> **Task objective**: Copy each of the following entries back without change.

Segment Open

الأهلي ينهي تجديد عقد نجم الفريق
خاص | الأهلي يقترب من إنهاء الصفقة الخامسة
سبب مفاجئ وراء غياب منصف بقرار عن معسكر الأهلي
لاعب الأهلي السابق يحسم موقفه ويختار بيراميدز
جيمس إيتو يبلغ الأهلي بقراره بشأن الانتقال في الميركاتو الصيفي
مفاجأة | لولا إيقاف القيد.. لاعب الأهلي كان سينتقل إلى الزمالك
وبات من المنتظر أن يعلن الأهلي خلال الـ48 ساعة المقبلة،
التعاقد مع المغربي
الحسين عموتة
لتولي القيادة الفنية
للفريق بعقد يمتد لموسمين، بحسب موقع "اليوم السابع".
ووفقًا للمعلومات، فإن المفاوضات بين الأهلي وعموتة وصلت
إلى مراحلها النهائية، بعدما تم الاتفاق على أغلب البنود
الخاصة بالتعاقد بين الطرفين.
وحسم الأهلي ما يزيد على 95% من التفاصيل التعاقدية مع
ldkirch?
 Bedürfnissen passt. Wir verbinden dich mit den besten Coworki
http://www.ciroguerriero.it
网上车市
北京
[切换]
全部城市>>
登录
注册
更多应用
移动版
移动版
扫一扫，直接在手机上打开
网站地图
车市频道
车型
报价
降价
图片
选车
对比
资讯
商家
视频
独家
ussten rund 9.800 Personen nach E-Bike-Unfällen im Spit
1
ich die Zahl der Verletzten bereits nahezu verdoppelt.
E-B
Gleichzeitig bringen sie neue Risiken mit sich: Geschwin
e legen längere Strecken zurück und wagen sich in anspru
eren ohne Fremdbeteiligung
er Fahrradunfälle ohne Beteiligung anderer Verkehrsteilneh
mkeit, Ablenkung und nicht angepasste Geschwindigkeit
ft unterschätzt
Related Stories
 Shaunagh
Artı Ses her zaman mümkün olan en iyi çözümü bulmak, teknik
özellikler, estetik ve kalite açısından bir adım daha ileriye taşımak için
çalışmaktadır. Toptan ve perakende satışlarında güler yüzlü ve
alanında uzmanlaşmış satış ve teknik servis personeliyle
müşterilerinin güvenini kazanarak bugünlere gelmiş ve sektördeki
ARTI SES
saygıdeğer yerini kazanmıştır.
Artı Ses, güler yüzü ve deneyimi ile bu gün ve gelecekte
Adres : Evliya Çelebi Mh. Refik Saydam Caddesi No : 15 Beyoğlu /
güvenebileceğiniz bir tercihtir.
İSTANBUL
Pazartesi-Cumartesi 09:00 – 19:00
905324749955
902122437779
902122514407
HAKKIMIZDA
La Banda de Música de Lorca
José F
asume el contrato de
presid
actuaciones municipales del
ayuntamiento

Segment Closed

> **Written response**:
الأهلي ينهي تجديد عقد نجم الفريق
خاص | الأهلي يقترب من إنهاء الصفقة الخامسة
سبب مفاجئ وراء غياب منصف بقرار عن معسكر الأهلي
لاعب الأهلي السابق يحسم موقفه ويختار بيراميدز
جيمس إيتو يبلغ الأهلي بقراره بشأن الانتقال في الميركاتو الصيفي
مفاجأة | لولا إيقاف القيد.. لاعب الأهلي كان سينتقل إلى الزمالك
وبات من المنتظر أن يعلن الأهلي خلال الـ48 ساعة المقبلة،
التعاقد مع المغربي
الحسين عموتة
لتولي القيادة الفنية
للفريق بعقد يمتد لموسمين، بحسب موقع "اليوم السابع".
ووفقًا للمعلومات، فإن المفاوضات بين الأهلي وعموتة وصلت
إلى مراحلها النهائية، بعدما تم الاتفاق على أغلب البنود
الخاصة بالتعاقد بين الطرفين.
وحسم الأهلي ما يزيد على 95% من التفاصيل التعاقدية مع
ldkirch?
 Bedürfnissen passt. Wir verbinden dich mit den besten Coworki
http://www.ciroguerriero.it
网上车市
北京
[切换]
全部城市>>
登录
注册
更多应用
移动版
移动版
扫一扫，直接在手机上打开
网站地图
车市频道
车型
报价
降价
图片
选车
对比
资讯
商家
视频
独家
ussten rund 9.800 Personen nach E-Bike-Unfällen im Spit
1
ich die Zahl der Verletzten bereits nahezu verdoppelt.
E-B
Gleichzeitig bringen sie neue Risiken mit sich: Geschwin
e legen längere Strecken zurück und wagen sich in anspru
eren ohne Fremdbeteiligung
er Fahrradunfälle ohne Beteiligung anderer Verkehrsteilneh
mkeit, Ablenkung und nicht angepasste Geschwindigkeit
ft unterschätzt
Related Stories
 Shaunagh
Artı Ses her zaman mümkün olan en iyi çözümü bulmak, teknik
özellikler, estetik ve kalite açısından bir adım daha ileriye taşımak için
çalışmaktadır. Toptan ve perakende satışlarında güler yüzlü ve
alanında uzmanlaşmış satış ve teknik servis personeliyle
müşterilerinin güvenini kazanarak bugünlere gelmiş ve sektördeki
ARTI SES
saygıdeğer yerini kazanmıştır.
Artı Ses, güler yüzü ve deneyimi ile bu gün ve gelecekte
Adres : Evliya Çelebi Mh. Refik Saydam Caddesi No : 15 Beyoğlu /
güvenebileceğiniz bir tercihtir.
İSTANBUL
Pazartesi-Cumartesi 09:00 – 19:00
905324749955
902122437779
902122514407
HAKKIMIZDA
La Banda de Música de Lorca
José F
asume el contrato de
presid
actuaciones municipales del
ayuntamiento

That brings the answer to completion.